His short diary, around 16 pages and written mostly in pencil, gives an insight into the preparations for a battle the British were hopeful they could win, but which resulted in a huge loss of life.
The young soldier's great-niece Helen McComb, from Glenanne, said she was moved to tears reading the last words of her relative who set off for battle never to return.
Ms McComb, who came across the diary recently when she heard there was to be a display for the centenary at the local Orange lodge, said: "My mother read it to us and told us about Tommy when we were children, and the diary was put away for safekeeping.
"But I hadn't realised the importance until recently."

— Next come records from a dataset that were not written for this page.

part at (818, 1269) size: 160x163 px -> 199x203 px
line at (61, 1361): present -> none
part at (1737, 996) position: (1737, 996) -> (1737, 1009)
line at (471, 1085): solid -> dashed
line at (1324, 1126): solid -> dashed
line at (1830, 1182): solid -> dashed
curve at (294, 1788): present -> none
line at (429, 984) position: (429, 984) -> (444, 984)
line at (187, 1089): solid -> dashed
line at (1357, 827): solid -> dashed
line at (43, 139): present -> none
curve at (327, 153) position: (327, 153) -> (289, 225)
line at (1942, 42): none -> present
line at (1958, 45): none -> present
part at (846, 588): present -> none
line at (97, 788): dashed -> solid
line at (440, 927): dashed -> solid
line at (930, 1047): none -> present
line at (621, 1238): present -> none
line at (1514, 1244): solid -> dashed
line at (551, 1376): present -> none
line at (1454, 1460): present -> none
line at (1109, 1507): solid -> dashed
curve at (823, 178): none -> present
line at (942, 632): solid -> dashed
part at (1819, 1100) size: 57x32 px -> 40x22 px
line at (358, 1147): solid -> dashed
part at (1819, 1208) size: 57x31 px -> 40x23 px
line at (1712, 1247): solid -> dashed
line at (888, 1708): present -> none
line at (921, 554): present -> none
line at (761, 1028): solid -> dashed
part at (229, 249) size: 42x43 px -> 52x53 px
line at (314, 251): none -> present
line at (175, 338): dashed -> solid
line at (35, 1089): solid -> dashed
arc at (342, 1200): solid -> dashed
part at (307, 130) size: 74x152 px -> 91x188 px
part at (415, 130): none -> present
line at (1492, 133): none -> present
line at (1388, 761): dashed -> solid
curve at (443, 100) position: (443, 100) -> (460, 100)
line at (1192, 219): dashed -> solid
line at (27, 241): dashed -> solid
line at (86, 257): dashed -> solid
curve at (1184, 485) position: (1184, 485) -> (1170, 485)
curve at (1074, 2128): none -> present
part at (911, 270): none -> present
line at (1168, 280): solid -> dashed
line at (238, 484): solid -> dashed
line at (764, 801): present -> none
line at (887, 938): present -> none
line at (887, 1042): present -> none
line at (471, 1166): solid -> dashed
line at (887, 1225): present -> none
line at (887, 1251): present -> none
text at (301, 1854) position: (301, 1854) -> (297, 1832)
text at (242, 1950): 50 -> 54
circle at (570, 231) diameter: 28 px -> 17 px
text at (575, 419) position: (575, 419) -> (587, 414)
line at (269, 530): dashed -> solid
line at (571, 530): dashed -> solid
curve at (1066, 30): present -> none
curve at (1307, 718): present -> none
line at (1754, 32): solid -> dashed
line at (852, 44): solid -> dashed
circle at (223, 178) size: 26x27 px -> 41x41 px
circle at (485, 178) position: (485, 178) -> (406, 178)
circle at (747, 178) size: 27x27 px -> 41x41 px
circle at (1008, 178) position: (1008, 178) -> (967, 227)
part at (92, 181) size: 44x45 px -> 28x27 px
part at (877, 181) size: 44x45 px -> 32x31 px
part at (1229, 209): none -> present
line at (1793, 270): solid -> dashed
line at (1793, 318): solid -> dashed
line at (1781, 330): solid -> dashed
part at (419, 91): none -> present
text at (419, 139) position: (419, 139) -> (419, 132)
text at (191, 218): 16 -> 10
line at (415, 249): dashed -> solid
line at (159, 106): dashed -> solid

The 56-year-old added: "I got goosebumps reading it. I just felt really emotional. I cried reading the last page. But I'm very proud that we have it and am happy for others to be able to see it."
While Pvt Chambers' gravestone records his age as 19, the soldier was just 16 when he signed up to the Army and 17 when he died fighting with the 36th Ulster Division, painstaking research by local woman Hilary Singleton uncovered.
The solicitor checked census records and looked into the history of what was happening in France on the dates of each of the diary entries.
Ms Singleton, who has written a play telling the story of Chambers and the other young men from the village of Glenanne who fought and died at the Somme, said: "It actually felt incredible to hold a diary that a soldier had in his breast pocket 100 years ago. It's in excellent condition."
Detailing his training and preparations for battle, Pvt Chambers' diary describes noisy shellfire, and marks out one specific bombardment by the British of the German front line as "like Hell let loose".
His final diary entry is brief but particularly haunting, as it is the only one made by the young soldier at the beginning of a day.
He writes simply: "Left for trenches at 2am 1st July."
Ms Singleton, who transcribed the passages as part of her research, said: "There's something completely unique about that, because every other entry he wrote at the end of the day. This entry was looking forward to what was about to happen.
"He's leaving for the trenches. Why did he write it like that?
"I think he wrote it that way because he thought it was likely that he was going to be killed. He had that level of realisation."
In the weeks before Chambers and his comrades would go over the top of their trenches to face a hail of German fire the men played sport - something Sergeant Joseph Lowry's grandson Colin said was particularly poignant to read.
Sergeant Lowry, also from Glenanne, was wounded in the shoulder on the first day of battle, but was one of the lucky ones who survived.
On returning home to a lack of employment the soldier, who was awarded the Military Cross, became disillusioned and threw a number of his war decorations into a nearby lake, his grandson said.
After reading Pvt Chambers' diary Mr Lowry (57), whose grandfather is mentioned by Tommy as having been with him at a football match in early June, said: "He (Tommy) really was only just a boy - they all were.
"It really brings it all home. They were playing a football match, all comrades, and in a matter of days they had died. It's really sad. And for the community, it would have been a big loss to their village at that time."
The diary will go on display at the Royal Irish Fusiliers Museum in Armagh as part of its Somme exhibition.
Riveting account of life in front line
Private Thomas Chambers served with the Royal Irish Fusiliers as part of the 36th Ulster Division. The teenager kept a diary called ‘Adventures from my leaving’.
Here are some extracts.
On April 3, he wrote: “Revolly (sic) blew 5.30. Breakfast 6.30. Parade 7.45, then marched to the training camp about twelve miles away carrying our dinner, sometimes two hard cakes, a piece of cheese and tea. We returned to at 4.30 every evening and had dinner which was very little.”
On April 22 he wrote: “Guard. At 9 o’clock at night our artillery started to bombard the German front line and it was just like Hell let loose. Shells bursting round me and machine gun fire.”
On April 30 Pte Chambers told how he “went to a service conducted by Rev Hallyhan and took holy communion under shellfire”.
German bombardment into the early hours of May 7 killed Pte Chambers’ Company Sergeant. He wrote: “We all had to commence rapid fire. The shells were flying every way, that heavy you could not have heard yourself speak.”
In his last letter home, dated June 30, Pte Chambers told his family he was in “very fair form” and promised to “write soon again”.
His final diary entry reads: “Left for trenches at 2am, 1st July.”